Вельбер и Арти долго стояли на разъезде и смотрели, как крохотная фигурка всадника, оставляя за собой шлейф клубящейся пыли, тает в сиянии разгорающегося горизонта. Когда Штерн исчез вдали, маг развернул коня, и вместе со своим учеником отправился по южной дороге. Туда, где средь клубящегося огненно-рыжего света, и редких, загадочно белеющих в тумане лесов, вставали очертания далекого хребта Мистрал.

Целый день они медленно ехали по перепаханной колеями дороге, среди зелено-золотых равнин, и к вечеру добрались до маленькой, забытой богом деревушки. Арти и Вельбер провели ночь в амбаре, лежа средь мягких охапок пахучего сена. Утром следующего дня они распрощались с хозяевами и продолжили свой путь.

Южная дорога оказалась довольно унылой и однообразной. Маг и его ученик долго ехали меж бесконечных порыжевших полей и редких, прозрачных рощ.

Розовые облака рассеялись, и солнце палило нещадно. Оно стояло почти что в самом зените, когда Арти и Вельбер проехали мимо одиноко стоящей, заброшенной церкви. Ворота храма были выбиты и в тёмном провале входа, пронизанное редкими лучами солнечного света, зияло обожженое нутро. Маг остановил коня.

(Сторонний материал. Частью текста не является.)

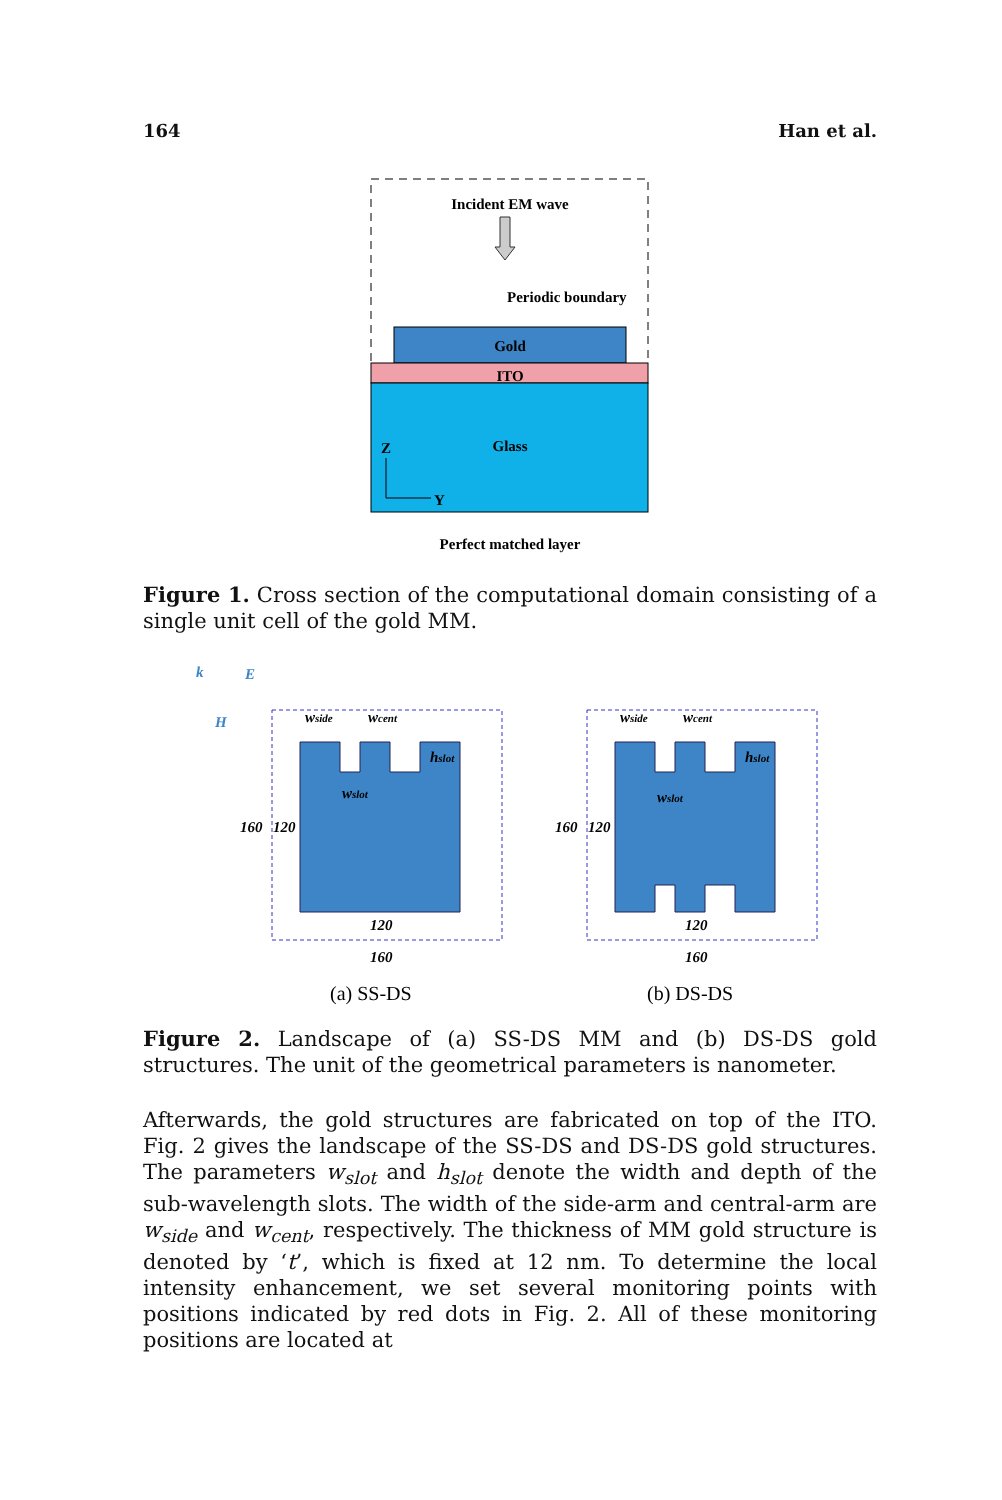164 Han et al.
Incident EM wave
Periodic boundary
Gold
ITO
Glass
Z
Y
Perfect matched layer
Figure 1. Cross section of the computational domain consisting of a single unit cell of the gold MM.
k
E
H
wside
wcent
hslot
wslot
160
120
120
160
wside
wcent
hslot
wslot
160
120
120
160
(a) SS-DS
(b) DS-DS
Figure 2. Landscape of (a) SS-DS MM and (b) DS-DS gold structures. The unit of the geometrical parameters is nanometer.
Afterwards, the gold structures are fabricated on top of the ITO. Fig. 2 gives the landscape of the SS-DS and DS-DS gold structures. The parameters w<sub>slot</sub> and h<sub>slot</sub> denote the width and depth of the sub-wavelength slots. The width of the side-arm and central-arm are w<sub>side</sub> and w<sub>cent</sub>, respectively. The thickness of MM gold structure is denoted by ‘t’, which is fixed at 12 nm. To determine the local intensity enhancement, we set several monitoring points with positions indicated by red dots in Fig. 2. All of these monitoring positions are located at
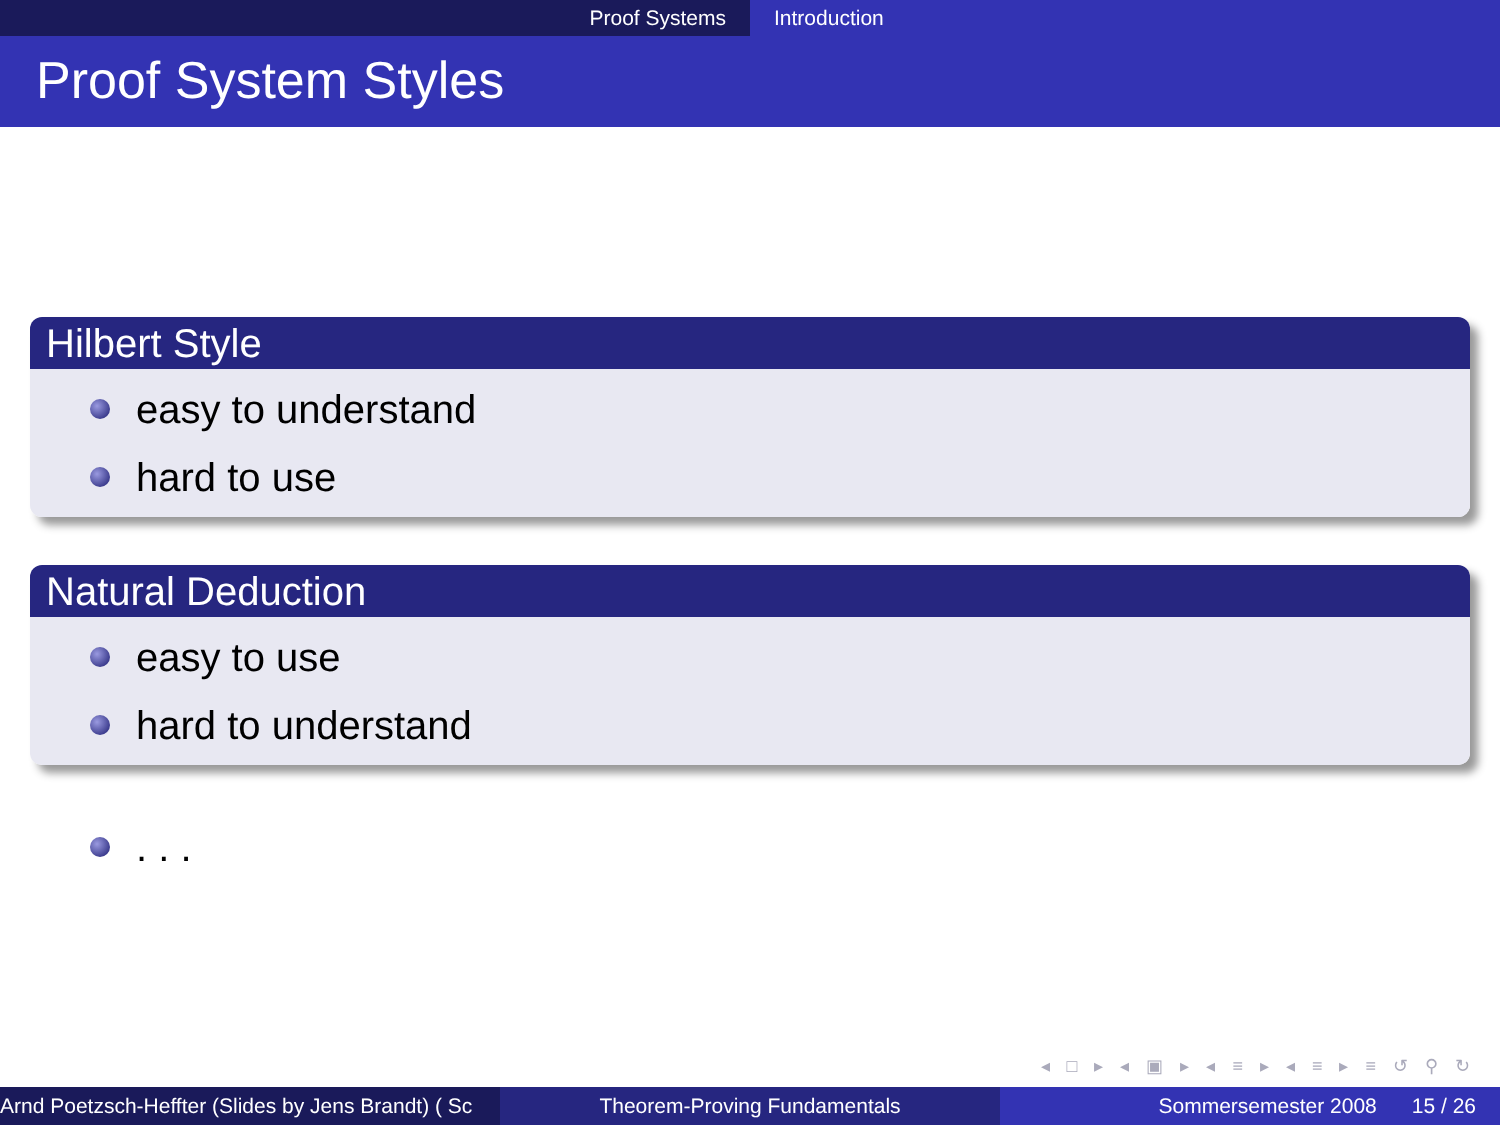Proof Systems Introduction
Proof System Styles
Hilbert Style
easy to understand
hard to use
Natural Deduction
easy to use
hard to understand
. . .
◂ □ ▸ ◂ ▣ ▸ ◂ ≡ ▸ ◂ ≡ ▸ ≡ ↺ ⚲ ↻
Arnd Poetzsch-Heffter (Slides by Jens Brandt) ( Sc Theorem-Proving Fundamentals Sommersemester 2008 15 / 26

— Смотри, — тревожно и грустно сказал он. Приподнявшись в седле, Вельбер указал на восток.

Арти прищурился, вглядываясь вдаль. Золотистые поля прорезал неровный черный клин обезображенной, покрытой пеплом и гнилью земли. У самого горизонта над землей как будто бы клубился черный морок и, мерцая, плясали тонкие, еле видимые языки багрового пламени.